For more information, please visit Latinas for Latino Lit and their Facebook page for event updates.

The Día Blog Hop will be culminating on April 30th in honor of Día de los Niños, Día de los Libros. 

But, right now, it's my great privilege to introduce you to Alma Flor Ada, the prolific author who is my special guest today.

Alma Flor's Story

  AFA

Sharing the diversity and richness of the Latino roots is a constant in my work and the books I have co-authored with Isabel Campoy. Children growing up in Latin America or Spain are immersed in the Spanish language and the Hispanic culture, while, in the United States, Latino children may have only a reduced contact with their cultural heritage.

This is why we try to offer them, in books and CDs, as much of the culture that contributed so significantly to shape our own lives.

In the collection Cuentos que contaban nuestras abuelas /Tales Our Abuelitas Told co-authored by us, as well as in many of my books: Mediopollito/Half-chicken; The Three Golden Oranges, The rooster who went to his uncle’s wedding/El gallo que fue a la boda de su tío, The Lizard and the Sun/La lagartija y el sol we have retold the stories that delighted us as children, trying to make them as enjoyable as they were in our grandmothers’ voices.

The books Pío Peep, Mother Goose, MuuMoo, andTen Little Puppies/Diez perritos are compilations of our nursery rhymes.

Merry Navidad a collection of villancicos organized to tell the Christmas story. We have also created poetry anthologies, biographies, and books on art and various aspects of the culture.

Alongside collecting what already existed, we have also written our original poetry. Something particularly exciting is that the great composer and singer Suni Paz has created music for many of our poems. All the poems of my books Gathering the Sun, honoring the farm working families, Abecedario de los animales and Coral y espuma Abecedario del mar have been recorded as songs by Suni Paz.  

Todo es canción, includes many of my most cherished poems and Arrullos de la sirena, poems for the very young child which I wrote while waiting for the birth of two of my granddaughters.

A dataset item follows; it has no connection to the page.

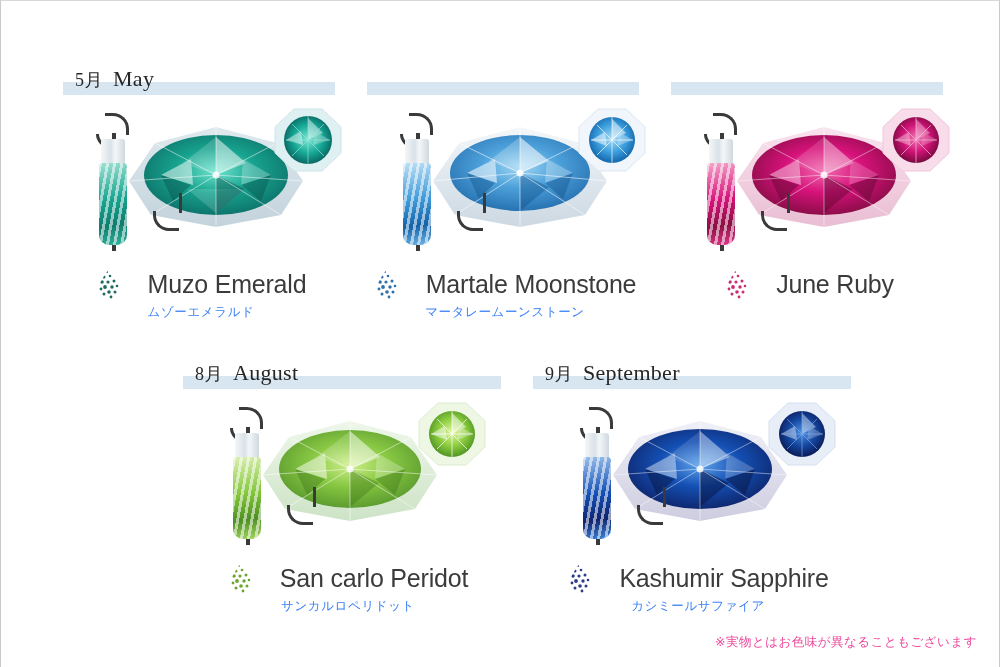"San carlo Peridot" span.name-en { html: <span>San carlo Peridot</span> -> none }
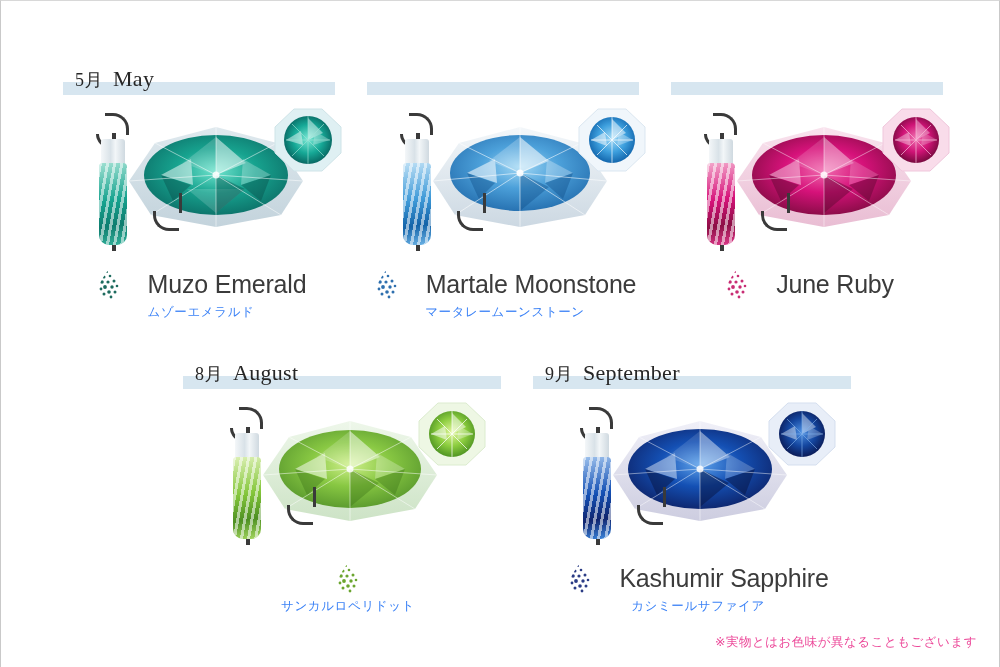"※実物とはお色味が異なることもございます" .footnote { bottom: 16px -> 8px; color: #ec4899 -> #3b82f6 }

Yes! We Are Latinos, published in Spanish as Sí, somos latinos is our most recent effort to present important aspects of our history introduced by free verse fictional narratives of latino boys and girls, from various origins, to provide specific circumstances for the reader to better understand the quest for identity.

Me llamo María Isabel /My Name is María Isabel, Dancing Home/Nacer bailando and Love, Amalia/Con cariño, Amalia are all books that explore being Latino from the perspective of protagonists with very different circumstances.

 

Many of our families are now bicultural and that reality more common each day inspired I Love Saturdays y domingos / Me encantan los Saturdays y domingos about a child who spends Saturdays with her English speaking grandparents and Sundays with her abuelita y abuelito.

Children and adolescents’ search for understanding life can motivate their desire to know about those who lived before and Latino youth also wonder about the lives of their ancestors. In Where the Flame Trees Bloom and Under the Royal Palms, which was awarded the Pura Belpré medal, I share memories of my childhood, written from the desire to honor those who had enriched my growing up years, hoping that  recreating the past, it can continue to live in the present and perhaps inspire others in the future.

Now, 15 years later, Under the Royal Palms and Where the Flame Trees Bloom will appear together in one volume, enriched by Days at La Quinta Simoni, a third new collection of childhood stories, and numerous photographs, with a cover from Edel Rodriguez and illustrations by Edel and Antonio Martorell. This new book, called Island Treasures is a recognition to the appreciation shown by numerous students and the teachers who encouraged them to write about their families and childhood after reading my memoirs and the tribute of the publisher, Atheneum, to the importance of Latino experiences.

Thank you, Latinas for Latino Lit for including My Big, Fat, Cuban Family in this project.